Recombinant Human KRAS (mutated G12C) Protein (His tag)

Supplementary info

This supplementary information is collated from multiple sources and compiled automatically.

Activity summary

The KRAS protein also known as Kirsten rat sarcoma viral oncogene homolog is a small GTPase weighing around 21 kDa. It plays an important role in cell signaling pathways and is widely expressed in various tissues. As a molecular switch KRAS cycles between an active GTP-bound state and an inactive GDP-bound state regulating cell proliferation differentiation and survival. KRAS mutations are often studied using various cell lines including the HCT116 line which is a human colorectal carcinoma cell line with a KRAS mutant background. Western blot analysis commonly helps in investigating KRAS protein expression and activity levels.

Biological function summary

KRAS influences many cellular processes. It is not part of a complex but acts alone within its pathways. It modulates signal transduction processes which are significant for the control of proliferation apoptosis and cell cycle progress. Mutations within this protein such as KRAS G12V and KRAS G12D lead to continuous activation and can cause uncontrolled cell growth which links them to various cancers. KRAS commonly interacts with proteins like RAF kinase and PI3K signaling components to execute its functions.

Pathways

KRAS is an important component in at least two important signaling pathways: the MAPK/ERK pathway and the PI3K/AKT pathway. These pathways play major roles in regulating gene expression that drives cell growth and division. In the MAPK/ERK pathway KRAS activates RAF which subsequently initiates a phosphorylation cascade that stimulates ERK. This protein also interacts with elements of the PI3K/AKT pathway influencing cellular survival and metabolism. These interactions position KRAS as a vital oncogene in cancer biology.

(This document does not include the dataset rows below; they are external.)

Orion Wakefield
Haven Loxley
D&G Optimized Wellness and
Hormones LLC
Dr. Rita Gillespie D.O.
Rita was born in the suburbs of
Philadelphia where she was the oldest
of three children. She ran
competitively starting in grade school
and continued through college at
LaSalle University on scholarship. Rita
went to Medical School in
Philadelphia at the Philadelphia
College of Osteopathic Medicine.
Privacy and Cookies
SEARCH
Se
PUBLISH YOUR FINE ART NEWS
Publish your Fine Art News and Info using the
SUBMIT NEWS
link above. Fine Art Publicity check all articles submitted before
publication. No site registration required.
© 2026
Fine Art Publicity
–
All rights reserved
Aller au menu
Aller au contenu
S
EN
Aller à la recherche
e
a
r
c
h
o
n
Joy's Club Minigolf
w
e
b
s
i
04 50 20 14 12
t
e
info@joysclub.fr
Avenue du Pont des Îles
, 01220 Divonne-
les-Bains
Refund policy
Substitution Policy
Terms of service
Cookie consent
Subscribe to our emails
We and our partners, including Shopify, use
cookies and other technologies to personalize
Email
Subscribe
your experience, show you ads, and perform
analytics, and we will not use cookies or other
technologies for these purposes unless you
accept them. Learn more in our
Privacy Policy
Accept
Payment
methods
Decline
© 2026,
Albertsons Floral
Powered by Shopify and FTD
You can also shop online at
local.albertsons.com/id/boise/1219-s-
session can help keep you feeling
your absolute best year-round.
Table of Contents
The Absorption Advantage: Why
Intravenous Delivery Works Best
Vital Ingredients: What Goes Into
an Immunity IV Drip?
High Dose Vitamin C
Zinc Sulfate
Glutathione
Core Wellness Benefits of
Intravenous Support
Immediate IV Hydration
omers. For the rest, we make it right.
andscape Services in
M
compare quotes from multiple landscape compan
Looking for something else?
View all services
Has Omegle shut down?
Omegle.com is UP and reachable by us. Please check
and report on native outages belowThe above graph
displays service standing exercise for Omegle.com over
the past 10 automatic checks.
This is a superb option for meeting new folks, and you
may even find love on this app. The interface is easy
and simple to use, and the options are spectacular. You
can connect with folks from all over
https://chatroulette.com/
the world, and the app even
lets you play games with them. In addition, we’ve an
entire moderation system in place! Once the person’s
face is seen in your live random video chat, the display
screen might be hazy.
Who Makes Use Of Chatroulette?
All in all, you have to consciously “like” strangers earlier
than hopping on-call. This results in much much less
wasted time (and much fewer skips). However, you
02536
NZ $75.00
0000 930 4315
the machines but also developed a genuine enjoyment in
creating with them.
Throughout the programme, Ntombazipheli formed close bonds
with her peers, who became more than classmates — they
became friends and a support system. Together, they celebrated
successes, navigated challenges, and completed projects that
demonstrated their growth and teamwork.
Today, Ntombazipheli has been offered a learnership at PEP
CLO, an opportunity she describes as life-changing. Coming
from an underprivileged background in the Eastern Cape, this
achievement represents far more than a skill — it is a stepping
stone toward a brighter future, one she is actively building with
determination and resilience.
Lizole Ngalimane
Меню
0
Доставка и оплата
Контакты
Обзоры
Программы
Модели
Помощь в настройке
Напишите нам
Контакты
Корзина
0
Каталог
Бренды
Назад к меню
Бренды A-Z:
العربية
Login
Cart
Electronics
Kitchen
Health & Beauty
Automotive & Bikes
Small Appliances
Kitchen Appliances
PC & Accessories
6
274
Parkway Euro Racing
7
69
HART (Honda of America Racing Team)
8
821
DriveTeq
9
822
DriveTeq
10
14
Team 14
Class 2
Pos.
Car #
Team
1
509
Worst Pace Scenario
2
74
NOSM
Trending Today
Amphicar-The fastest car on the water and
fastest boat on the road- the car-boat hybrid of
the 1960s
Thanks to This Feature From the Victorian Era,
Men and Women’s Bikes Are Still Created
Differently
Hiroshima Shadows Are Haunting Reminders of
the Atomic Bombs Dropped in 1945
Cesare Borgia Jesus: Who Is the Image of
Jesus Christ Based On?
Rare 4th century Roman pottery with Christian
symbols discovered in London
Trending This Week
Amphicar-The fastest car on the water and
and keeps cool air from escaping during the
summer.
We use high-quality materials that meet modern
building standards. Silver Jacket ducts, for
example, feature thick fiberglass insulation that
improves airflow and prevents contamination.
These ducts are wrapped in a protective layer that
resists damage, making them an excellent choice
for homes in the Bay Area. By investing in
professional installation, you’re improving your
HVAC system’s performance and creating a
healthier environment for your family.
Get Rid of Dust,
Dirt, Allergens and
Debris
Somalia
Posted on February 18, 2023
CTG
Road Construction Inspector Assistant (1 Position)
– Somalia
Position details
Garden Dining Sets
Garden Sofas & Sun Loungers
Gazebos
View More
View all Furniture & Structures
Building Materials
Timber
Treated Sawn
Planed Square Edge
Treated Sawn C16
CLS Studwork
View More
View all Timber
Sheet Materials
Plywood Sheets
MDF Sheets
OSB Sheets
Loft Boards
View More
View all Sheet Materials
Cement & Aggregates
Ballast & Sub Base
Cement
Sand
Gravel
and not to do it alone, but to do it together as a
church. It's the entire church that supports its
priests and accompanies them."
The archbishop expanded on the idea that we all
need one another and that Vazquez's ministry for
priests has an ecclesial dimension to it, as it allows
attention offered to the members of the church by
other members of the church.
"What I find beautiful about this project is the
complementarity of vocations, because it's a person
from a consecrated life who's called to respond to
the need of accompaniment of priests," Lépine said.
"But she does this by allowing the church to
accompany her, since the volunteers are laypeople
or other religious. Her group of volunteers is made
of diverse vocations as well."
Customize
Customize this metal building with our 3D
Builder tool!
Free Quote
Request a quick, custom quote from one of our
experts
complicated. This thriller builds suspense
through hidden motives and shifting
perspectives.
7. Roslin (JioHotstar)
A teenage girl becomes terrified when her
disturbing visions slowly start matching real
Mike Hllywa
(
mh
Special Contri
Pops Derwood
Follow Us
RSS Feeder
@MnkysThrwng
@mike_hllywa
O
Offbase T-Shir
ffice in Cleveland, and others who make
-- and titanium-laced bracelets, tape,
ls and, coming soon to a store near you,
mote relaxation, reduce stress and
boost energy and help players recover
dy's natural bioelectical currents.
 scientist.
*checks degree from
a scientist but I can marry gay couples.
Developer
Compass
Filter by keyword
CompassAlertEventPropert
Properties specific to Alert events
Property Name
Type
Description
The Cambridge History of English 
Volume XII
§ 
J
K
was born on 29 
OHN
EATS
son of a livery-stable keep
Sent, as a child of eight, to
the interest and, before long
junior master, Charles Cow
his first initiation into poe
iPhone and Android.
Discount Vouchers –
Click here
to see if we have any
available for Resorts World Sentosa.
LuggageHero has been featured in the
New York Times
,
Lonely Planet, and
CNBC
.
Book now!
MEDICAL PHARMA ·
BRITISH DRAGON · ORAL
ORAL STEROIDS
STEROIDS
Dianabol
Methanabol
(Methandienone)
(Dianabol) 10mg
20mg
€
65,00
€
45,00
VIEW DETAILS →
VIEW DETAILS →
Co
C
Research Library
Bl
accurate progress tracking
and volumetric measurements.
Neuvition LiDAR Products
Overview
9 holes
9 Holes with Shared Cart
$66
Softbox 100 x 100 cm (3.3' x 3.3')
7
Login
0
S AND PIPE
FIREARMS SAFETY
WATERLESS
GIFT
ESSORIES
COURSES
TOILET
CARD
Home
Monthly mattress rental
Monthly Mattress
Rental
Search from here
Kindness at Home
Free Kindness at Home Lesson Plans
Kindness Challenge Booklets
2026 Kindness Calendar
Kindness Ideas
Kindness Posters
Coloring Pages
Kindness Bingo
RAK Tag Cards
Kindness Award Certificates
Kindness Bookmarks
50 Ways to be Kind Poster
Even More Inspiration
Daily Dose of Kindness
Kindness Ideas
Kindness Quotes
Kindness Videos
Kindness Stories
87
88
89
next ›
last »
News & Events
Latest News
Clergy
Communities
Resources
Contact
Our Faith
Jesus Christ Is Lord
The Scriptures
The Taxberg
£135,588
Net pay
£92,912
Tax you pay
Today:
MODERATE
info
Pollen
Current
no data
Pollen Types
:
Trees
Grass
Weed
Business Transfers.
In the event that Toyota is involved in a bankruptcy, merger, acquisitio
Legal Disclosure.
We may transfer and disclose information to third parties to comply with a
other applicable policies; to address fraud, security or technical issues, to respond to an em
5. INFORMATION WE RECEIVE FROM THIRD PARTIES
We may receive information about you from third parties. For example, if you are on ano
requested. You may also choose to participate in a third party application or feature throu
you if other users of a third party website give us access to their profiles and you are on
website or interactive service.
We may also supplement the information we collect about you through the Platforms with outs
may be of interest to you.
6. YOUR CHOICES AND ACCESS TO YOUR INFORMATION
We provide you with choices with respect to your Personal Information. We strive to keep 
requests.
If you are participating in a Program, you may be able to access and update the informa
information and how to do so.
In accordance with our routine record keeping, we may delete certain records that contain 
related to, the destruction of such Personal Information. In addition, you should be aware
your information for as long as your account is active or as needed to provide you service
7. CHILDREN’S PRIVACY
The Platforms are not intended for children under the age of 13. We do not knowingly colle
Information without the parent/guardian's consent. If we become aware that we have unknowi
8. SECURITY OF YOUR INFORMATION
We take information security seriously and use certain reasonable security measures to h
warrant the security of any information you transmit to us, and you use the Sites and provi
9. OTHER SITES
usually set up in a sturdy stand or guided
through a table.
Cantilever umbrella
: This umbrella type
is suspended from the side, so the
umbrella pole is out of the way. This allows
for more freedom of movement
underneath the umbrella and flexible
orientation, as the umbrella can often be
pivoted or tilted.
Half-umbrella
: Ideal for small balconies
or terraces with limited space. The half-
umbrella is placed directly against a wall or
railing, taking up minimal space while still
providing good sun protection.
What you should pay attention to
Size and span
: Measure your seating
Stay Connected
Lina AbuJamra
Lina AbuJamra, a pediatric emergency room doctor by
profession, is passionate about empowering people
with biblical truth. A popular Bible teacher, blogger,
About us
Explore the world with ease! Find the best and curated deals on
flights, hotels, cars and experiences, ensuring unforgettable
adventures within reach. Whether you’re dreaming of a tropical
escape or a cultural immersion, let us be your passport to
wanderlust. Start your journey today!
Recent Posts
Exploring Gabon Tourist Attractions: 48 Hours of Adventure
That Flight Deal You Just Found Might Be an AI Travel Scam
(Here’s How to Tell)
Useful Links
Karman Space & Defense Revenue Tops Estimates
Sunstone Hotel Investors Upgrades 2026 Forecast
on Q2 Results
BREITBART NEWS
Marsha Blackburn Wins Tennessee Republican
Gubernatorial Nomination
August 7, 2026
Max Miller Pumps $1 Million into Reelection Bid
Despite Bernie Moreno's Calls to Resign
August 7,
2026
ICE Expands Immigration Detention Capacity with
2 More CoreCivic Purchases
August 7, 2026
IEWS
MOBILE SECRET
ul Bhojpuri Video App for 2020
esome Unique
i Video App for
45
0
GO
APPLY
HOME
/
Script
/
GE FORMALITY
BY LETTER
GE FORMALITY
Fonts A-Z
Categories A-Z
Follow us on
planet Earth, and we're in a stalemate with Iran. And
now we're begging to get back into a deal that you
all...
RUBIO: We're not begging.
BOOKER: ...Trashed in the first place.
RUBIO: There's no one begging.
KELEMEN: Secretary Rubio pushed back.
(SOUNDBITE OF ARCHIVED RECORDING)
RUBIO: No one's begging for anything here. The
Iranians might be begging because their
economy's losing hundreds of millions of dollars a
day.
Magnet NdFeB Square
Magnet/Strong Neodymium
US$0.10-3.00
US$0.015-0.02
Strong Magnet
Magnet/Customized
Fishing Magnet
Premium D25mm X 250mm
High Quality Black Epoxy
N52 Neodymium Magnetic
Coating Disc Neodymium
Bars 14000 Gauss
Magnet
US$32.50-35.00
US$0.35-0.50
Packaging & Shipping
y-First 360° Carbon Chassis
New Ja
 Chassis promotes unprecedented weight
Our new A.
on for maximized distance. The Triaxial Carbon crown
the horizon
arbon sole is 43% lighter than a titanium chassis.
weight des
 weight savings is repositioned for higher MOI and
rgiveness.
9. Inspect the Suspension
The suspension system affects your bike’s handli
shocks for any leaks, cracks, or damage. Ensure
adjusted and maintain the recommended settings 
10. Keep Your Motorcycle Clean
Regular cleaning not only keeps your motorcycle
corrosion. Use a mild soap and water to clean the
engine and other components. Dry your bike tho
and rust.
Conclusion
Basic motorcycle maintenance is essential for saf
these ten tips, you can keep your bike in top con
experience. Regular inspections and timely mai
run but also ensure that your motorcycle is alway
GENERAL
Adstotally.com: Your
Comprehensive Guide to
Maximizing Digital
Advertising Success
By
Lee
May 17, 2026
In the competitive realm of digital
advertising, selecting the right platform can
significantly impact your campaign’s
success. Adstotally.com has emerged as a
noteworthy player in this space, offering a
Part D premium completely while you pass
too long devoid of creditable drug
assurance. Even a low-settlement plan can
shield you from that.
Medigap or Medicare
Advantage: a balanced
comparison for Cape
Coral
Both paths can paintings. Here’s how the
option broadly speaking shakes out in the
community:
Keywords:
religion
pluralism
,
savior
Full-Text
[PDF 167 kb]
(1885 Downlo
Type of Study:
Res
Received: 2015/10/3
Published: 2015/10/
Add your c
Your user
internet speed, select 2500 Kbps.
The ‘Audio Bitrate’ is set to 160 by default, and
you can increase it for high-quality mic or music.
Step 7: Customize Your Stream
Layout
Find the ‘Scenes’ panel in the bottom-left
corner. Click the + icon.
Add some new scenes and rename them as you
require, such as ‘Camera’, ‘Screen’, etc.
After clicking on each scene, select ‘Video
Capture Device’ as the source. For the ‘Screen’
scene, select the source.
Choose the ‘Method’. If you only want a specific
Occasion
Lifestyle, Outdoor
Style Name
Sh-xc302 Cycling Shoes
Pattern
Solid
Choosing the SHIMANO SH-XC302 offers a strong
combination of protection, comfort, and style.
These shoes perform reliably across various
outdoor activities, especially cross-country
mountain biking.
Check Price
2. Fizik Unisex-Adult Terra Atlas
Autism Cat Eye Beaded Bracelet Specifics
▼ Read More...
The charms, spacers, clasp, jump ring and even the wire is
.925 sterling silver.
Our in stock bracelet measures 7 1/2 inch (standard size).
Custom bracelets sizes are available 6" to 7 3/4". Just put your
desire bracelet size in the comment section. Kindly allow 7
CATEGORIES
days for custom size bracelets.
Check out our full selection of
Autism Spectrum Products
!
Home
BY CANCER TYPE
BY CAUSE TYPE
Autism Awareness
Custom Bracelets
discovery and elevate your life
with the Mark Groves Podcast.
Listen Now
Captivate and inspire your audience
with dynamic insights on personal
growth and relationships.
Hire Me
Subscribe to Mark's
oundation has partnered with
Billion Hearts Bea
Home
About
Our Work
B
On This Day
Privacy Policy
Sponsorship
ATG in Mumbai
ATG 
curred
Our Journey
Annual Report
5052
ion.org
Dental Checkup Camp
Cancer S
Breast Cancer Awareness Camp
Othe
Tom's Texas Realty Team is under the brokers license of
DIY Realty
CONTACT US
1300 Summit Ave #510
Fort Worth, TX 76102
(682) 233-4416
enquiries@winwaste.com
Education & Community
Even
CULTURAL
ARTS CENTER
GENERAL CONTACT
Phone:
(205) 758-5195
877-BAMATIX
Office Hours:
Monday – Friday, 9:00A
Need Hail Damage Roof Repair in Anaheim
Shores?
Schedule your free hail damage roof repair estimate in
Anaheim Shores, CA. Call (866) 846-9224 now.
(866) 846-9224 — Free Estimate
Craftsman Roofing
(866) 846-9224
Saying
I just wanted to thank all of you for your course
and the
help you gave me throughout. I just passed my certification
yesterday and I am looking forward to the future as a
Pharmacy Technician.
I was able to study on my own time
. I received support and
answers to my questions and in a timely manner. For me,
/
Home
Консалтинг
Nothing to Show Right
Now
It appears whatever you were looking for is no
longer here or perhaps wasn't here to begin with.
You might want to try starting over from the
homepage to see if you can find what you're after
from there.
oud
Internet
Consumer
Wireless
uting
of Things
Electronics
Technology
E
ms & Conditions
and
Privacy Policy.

Associated diseases and disorders

KRAS mutations are important in the development and progression of colorectal and pancreatic cancers. The persistence of active KRAS leads to continuous signaling that drives tumor growth and resistance to apoptosis. KRAS-associated cancers often show poor prognosis partly due to limited therapeutic options. Its interaction with proteins like EGFR (Epidermal Growth Factor Receptor) in various cancers highlights complex treatment challenges as these proteins can provide alternative signaling routes further complicating disease management.